[TEXT EXCERPT]:
● ● ● ●

Meet those airmen who are bending the rules

Sunday, 15 Mar, 2007 0

by Yeoh Siew Hoon

I always feel slightly shy when I am in a room full of men and their flying machines, and the only women in sight are usually the flight attendants there to either walk them up to the stage to accept some award or to show off some new product or other.

It’s a bit like the automotive business, I suppose. The only women you see are usually the ones draped around cars. I have never understood that but I guess it makes the buyer think that his chances of getting such a woman will be enhanced if he buys a particular car model.

Anyway, airline men are very serious people.

I guess they have to be. They run billion-dollar businesses although you couldn’t say the same about their profits, they are responsible for the safety of millions and millions of people, they enable most of the world’s tourism and trade and they also emit a lot of stuff into the air which is making a lot of people very nervous these days with all the renewed attention on climate change.

But the regional aviation industry in Asia has gotten more interesting of late with niche players coming into the market and bending (slightly) the rules.

Take Datuk Tony Fernandes of AirAsia, possibly the first rebel to set out to prove that “now everyone can fly”.

His airline has grown so big now that Fernandes is no longer seen as the outsider. It has expanded to Thailand, Sri Lanka, Indonesia and Bangladesh.

To get to where he is, from its set-up in December 12, 2001, Fernandes had had to fight every inch of the way. And right now, what he is fighting for are better LCC facilities at airports in the region. In particular, he cited Hong Kong as being too skewed towards traditional carriers.

● ● ● ●

[WHAT YOU NEED TO DO]:
1. In the column on airline executives, which airport does Fernandes cite as too skewed towards traditional carriers?
2. Reproduce everything in the column on airline executives from "Sunday, 15 Mar, 2007" down to "very serious people.", substituting "fashion industry" for "automotive business".

[COLLECTED DATA]:
● ● ● ●

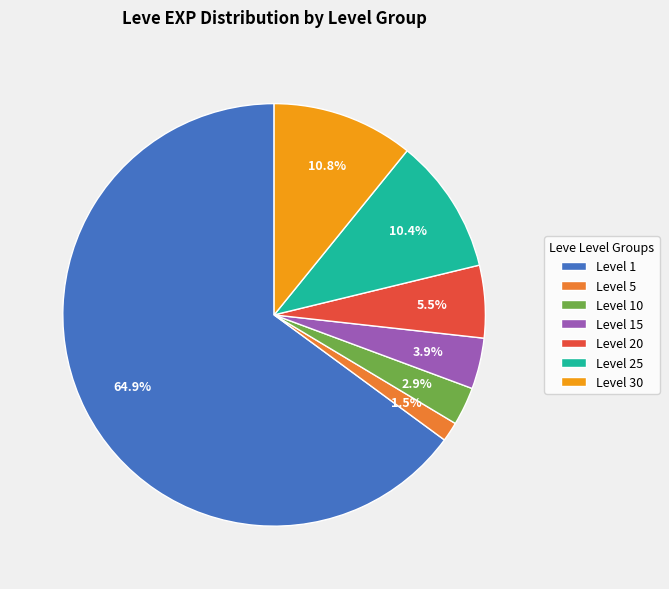

Is Level 10 the majority of the pie?

No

● ● ● ●

[WRITTEN ANSWERS]:
1. Hong Kong

2.
Sunday, 15 Mar, 2007 0

by Yeoh Siew Hoon

I always feel slightly shy when I am in a room full of men and their flying machines, and the only women in sight are usually the flight attendants there to either walk them up to the stage to accept some award or to show off some new product or other.

It’s a bit like the fashion industry, I suppose. The only women you see are usually the ones draped around cars. I have never understood that but I guess it makes the buyer think that his chances of getting such a woman will be enhanced if he buys a particular car model.

Anyway, airline men are very serious people.